The implementation of a new technology that is not supported by the equipment supplier in the long-term is, essentially, a kiss of death for manufacturers. Every system used in drug or device production manufacturing must be fully vendor supported for ongoing maintenance and software upgrades. This is why pharmaceutical firms will always be late adopters, as new technology vendors must demonstrate long-term viability from both a business and technical perspective to warrant serious consideration.
As in any other business, capital investment in pharmaceutical companies requires financial justification. However, additional costs related to product stability testing and regulatory approvals often exceed the equipment cost itself, making the financial justification difficult. As product testing and regulatory filing costs cannot be capitalised, these expenses are incurred in real-time and, typically, are not recaptured in the product unit cost.
MC: Regulators such as FDA say they are committed to changing the picture and encouraging the use of better, more innovative manufacturing methods. Do you see this happening and, if so, can you give some examples?
MS: Process Analytical Technology (PAT) guidelines are a step in the right direction.

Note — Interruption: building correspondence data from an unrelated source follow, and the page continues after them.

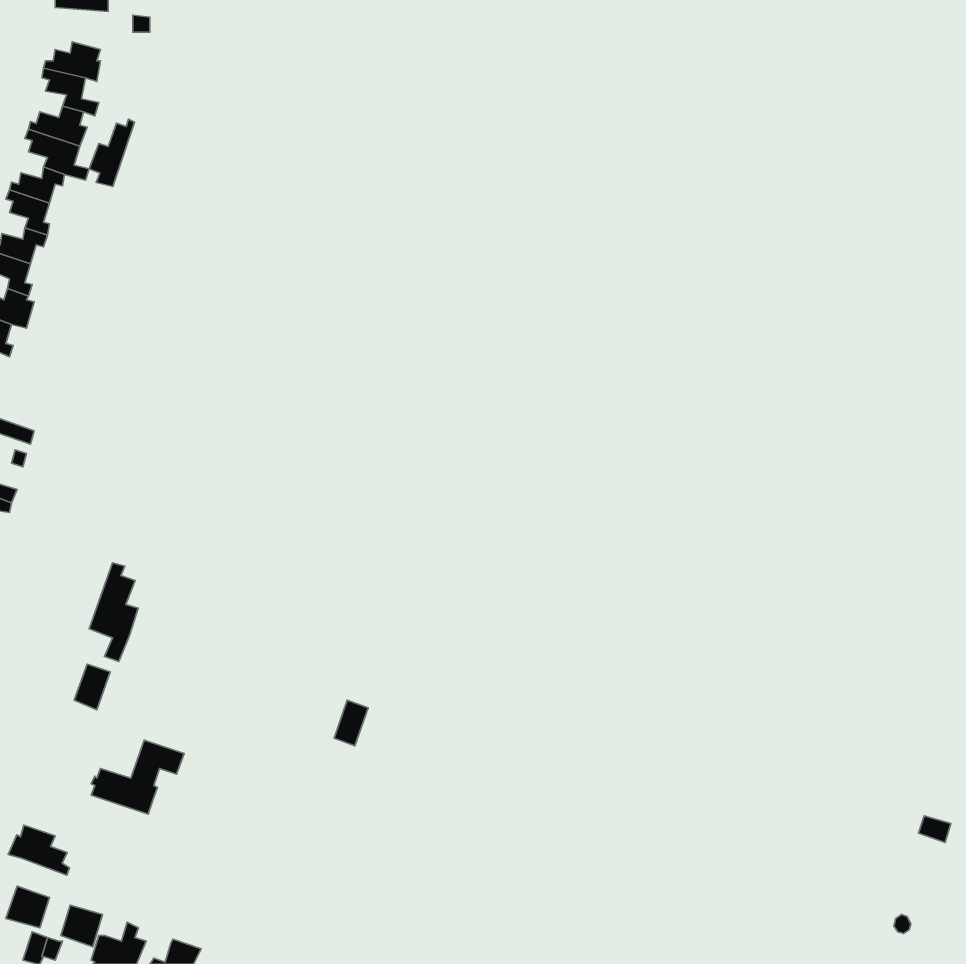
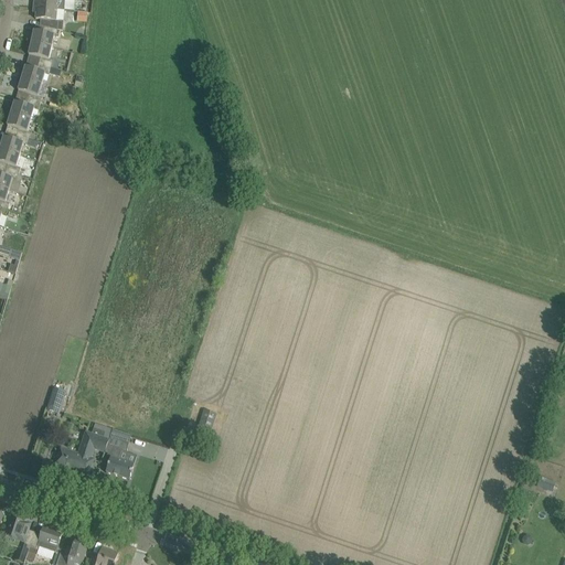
building: none -> [31,4,64,29]
building: [89,119,134,186] -> none
building: [89,563,138,661] -> none
building: none -> [104,427,132,478]
building: [8,825,69,875] -> none

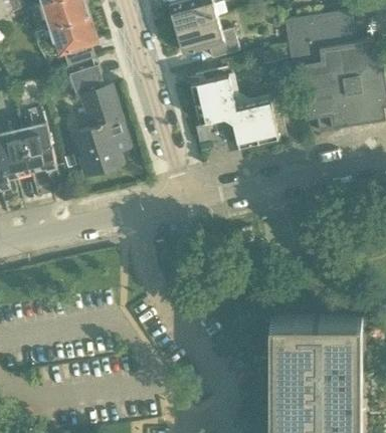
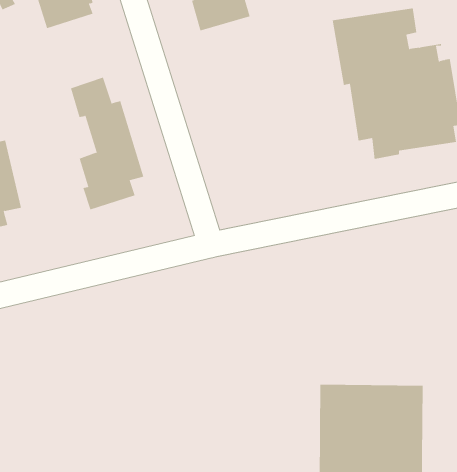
building: [51,14,98,64] -> none
building: [176,16,239,58] -> none
building: [185,65,285,151] -> none
building: [18,111,59,180] -> none

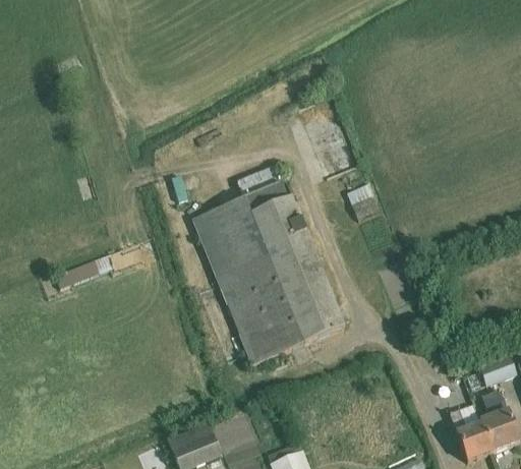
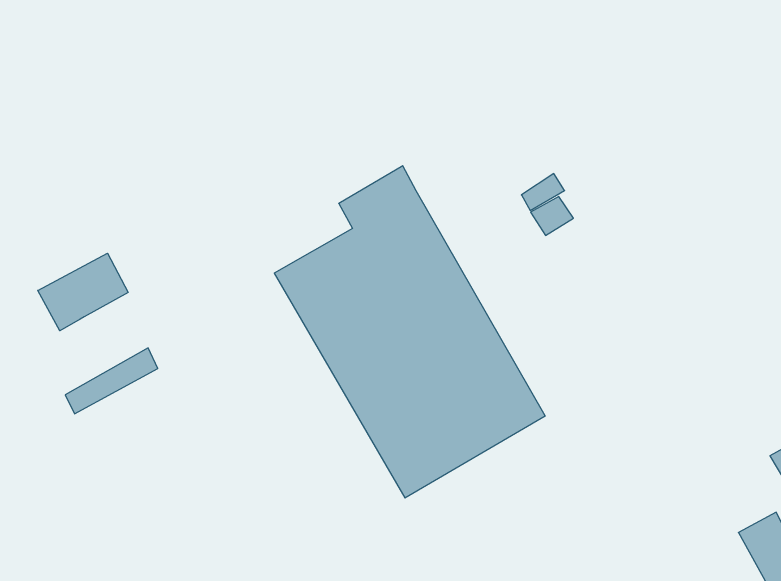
building: none -> [38,253,128,331]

It’s encouraging to see FDA working to reduce pharma manufacturers’ “technology adoption anxiety” by establishing PAT inspection teams, offering preoperational reviews of PAT manufacturing facilities and providing feedback regarding potential regulatory pathways via the submission of comparability protocols. This framework enables pharmaceutical companies to hedge their bets on new technology before fully committing to implementation.
MC: How has your company and its collaborators responded to the challenge of using better manufacturing methods while keeping costs down and still remaining compliant?
MS: 3M is a diversified manufacturer that constantly harnesses know-how from 46 core technology platforms to stay competitive. These are “owned” by the 3M Corporate Research Laboratory and their mission is to support 3M Divisions in any way possible. As a pharma manufacturing engineer, this means that I have a host of subject matter experts who are readily available to discuss with me how a new technology may benefit a specific application. In many cases, the new technology has already been proven to be successful in a non-pharmaceutical 3M business, thereby eliminating the uncertainty of how the new system will fare in a production environment.
Automated optical inspection, clean-in-place functionalities, high speed converting, SAP and Customer Managed Inventory are just a few examples of manufacturing methods presently employed in 3M Drug Delivery Systems that were first implemented somewhere else at 3M.